The variable modification of the outer membrane lipopolysaccharide (LPS) in Gram-negative bacteria contributes to bacterial pathogenesis through various mechanisms, including the development of antibiotic resistance and evasion of the immune response of the host. Characterizing the natural structural repertoire of LPS is challenging due to the high heterogeneity, branched architecture, and strong amphipathic character of these glycolipids. To address this problem, we have developed a method enabling the separation and structural profiling of complex intact LPS mixtures by using nanoflow reversed-phase high-performance liquid chromatography (nLC) coupled to electrospray ionization Fourier transform mass spectrometry (ESI-FT-MSn).
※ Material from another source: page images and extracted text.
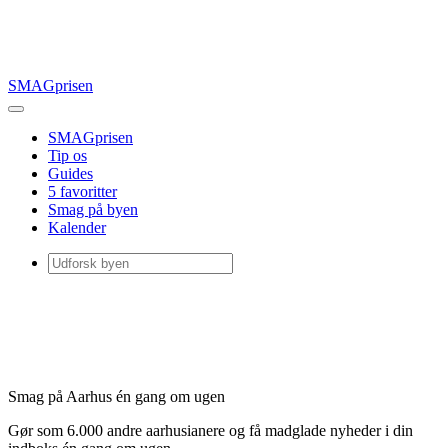
SMAGprisen
SMAGprisen
Tip os
Guides
5 favoritter
Smag på byen
Kalender
Smag på Aarhus én gang om ugen
Gør som 6.000 andre aarhusianere og få madglade nyheder i din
Nanogram quantities of rough-type LPS mixtures from Neisseria meningitidis could be separated and analyzed by nLC-ESI-FT-MS. Furthermore, the method enabled the analysis of highly heterogeneous smooth (S)-type LPS from pathogenic enteric bacteria such as Salmonella enterica serotype Typhimurium and Escherichia coli serotype O111:B4. High-resolution, accurate mass spectra of intact LPS containing various lengths of the O-specific polysaccharide in the range of 3 and 15 kDa were obtained. In addition, MS/MS experiments with collision-induced dissociation of intact LPS provided detailed information on the composition of oligo/polysaccharides and lipid A domains of single S-type LPS species. The structural heterogeneity of S-type LPS was characterized by unprecedented details. Our results demonstrate that nLC-ESI-FT-MSn is an attractive strategy for the structural profiling of small quantities of complex bacterial LPS mixtures in their intact form.